The entries are to be repeated exactly, with all pictures omitted.

* * * * * * *

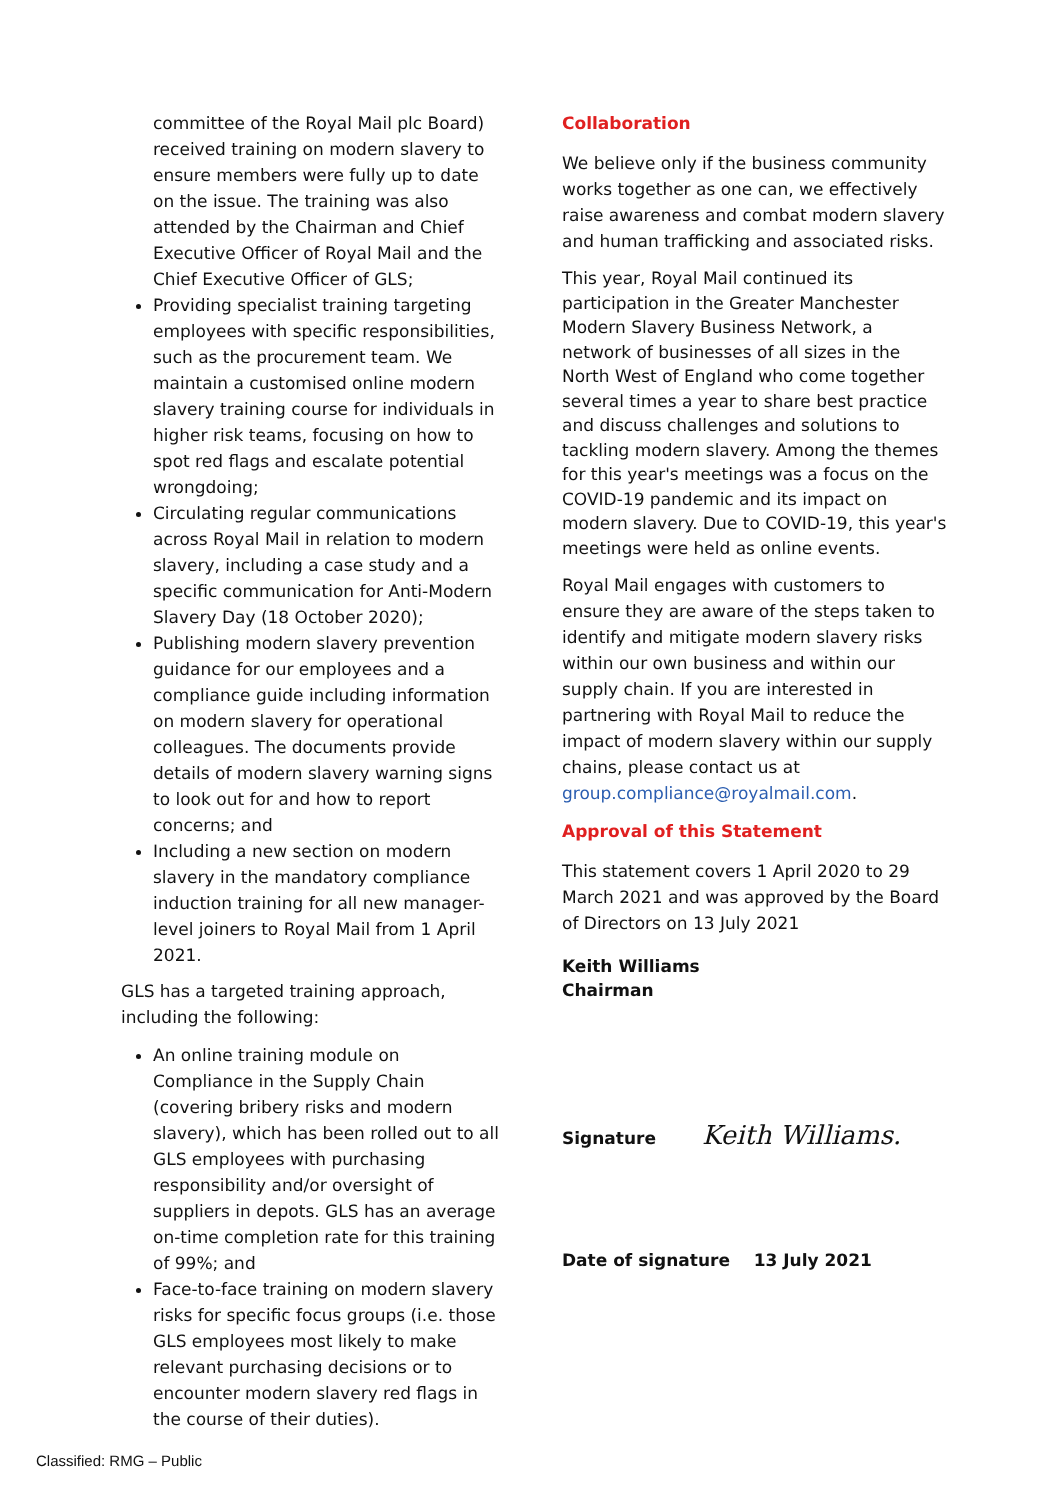committee of the Royal Mail plc Board) received training on modern slavery to ensure members were fully up to date on the issue. The training was also attended by the Chairman and Chief Executive Officer of Royal Mail and the Chief Executive Officer of GLS;
Providing specialist training targeting employees with specific responsibilities, such as the procurement team. We maintain a customised online modern slavery training course for individuals in higher risk teams, focusing on how to spot red flags and escalate potential wrongdoing;
Circulating regular communications across Royal Mail in relation to modern slavery, including a case study and a specific communication for Anti-Modern Slavery Day (18 October 2020);
Publishing modern slavery prevention guidance for our employees and a compliance guide including information on modern slavery for operational colleagues. The documents provide details of modern slavery warning signs to look out for and how to report concerns; and
Including a new section on modern slavery in the mandatory compliance induction training for all new manager-level joiners to Royal Mail from 1 April 2021.
GLS has a targeted training approach, including the following:
An online training module on Compliance in the Supply Chain (covering bribery risks and modern slavery), which has been rolled out to all GLS employees with purchasing responsibility and/or oversight of suppliers in depots. GLS has an average on-time completion rate for this training of 99%; and
Face-to-face training on modern slavery risks for specific focus groups (i.e. those GLS employees most likely to make relevant purchasing decisions or to encounter modern slavery red flags in the course of their duties).
Collaboration
We believe only if the business community works together as one can, we effectively raise awareness and combat modern slavery and human trafficking and associated risks.
This year, Royal Mail continued its participation in the Greater Manchester Modern Slavery Business Network, a network of businesses of all sizes in the North West of England who come together several times a year to share best practice and discuss challenges and solutions to tackling modern slavery. Among the themes for this year's meetings was a focus on the COVID-19 pandemic and its impact on modern slavery. Due to COVID-19, this year's meetings were held as online events.
Royal Mail engages with customers to ensure they are aware of the steps taken to identify and mitigate modern slavery risks within our own business and within our supply chain. If you are interested in partnering with Royal Mail to reduce the impact of modern slavery within our supply chains, please contact us at group.compliance@royalmail.com.
Approval of this Statement
This statement covers 1 April 2020 to 29 March 2021 and was approved by the Board of Directors on 13 July 2021
Keith Williams
Chairman
Signature Keith Williams.
Date of signature 13 July 2021
Classified: RMG – Public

* * * * * * *

▶ [TASK RESULT]
committee of the Royal Mail plc Board) received training on modern slavery to ensure members were fully up to date on the issue. The training was also attended by the Chairman and Chief Executive Officer of Royal Mail and the Chief Executive Officer of GLS;
Providing specialist training targeting employees with specific responsibilities, such as the procurement team. We maintain a customised online modern slavery training course for individuals in higher risk teams, focusing on how to spot red flags and escalate potential wrongdoing;
Circulating regular communications across Royal Mail in relation to modern slavery, including a case study and a specific communication for Anti-Modern Slavery Day (18 October 2020);
Publishing modern slavery prevention guidance for our employees and a compliance guide including information on modern slavery for operational colleagues. The documents provide details of modern slavery warning signs to look out for and how to report concerns; and
Including a new section on modern slavery in the mandatory compliance induction training for all new manager-level joiners to Royal Mail from 1 April 2021.
GLS has a targeted training approach, including the following:
An online training module on Compliance in the Supply Chain (covering bribery risks and modern slavery), which has been rolled out to all GLS employees with purchasing responsibility and/or oversight of suppliers in depots. GLS has an average on-time completion rate for this training of 99%; and
Face-to-face training on modern slavery risks for specific focus groups (i.e. those GLS employees most likely to make relevant purchasing decisions or to encounter modern slavery red flags in the course of their duties).
Collaboration
We believe only if the business community works together as one can, we effectively raise awareness and combat modern slavery and human trafficking and associated risks.
This year, Royal Mail continued its participation in the Greater Manchester Modern Slavery Business Network, a network of businesses of all sizes in the North West of England who come together several times a year to share best practice and discuss challenges and solutions to tackling modern slavery. Among the themes for this year's meetings was a focus on the COVID-19 pandemic and its impact on modern slavery. Due to COVID-19, this year's meetings were held as online events.
Royal Mail engages with customers to ensure they are aware of the steps taken to identify and mitigate modern slavery risks within our own business and within our supply chain. If you are interested in partnering with Royal Mail to reduce the impact of modern slavery within our supply chains, please contact us at group.compliance@royalmail.com.
Approval of this Statement
This statement covers 1 April 2020 to 29 March 2021 and was approved by the Board of Directors on 13 July 2021
Keith Williams
Chairman
Signature Keith Williams.
Date of signature 13 July 2021
Classified: RMG – Public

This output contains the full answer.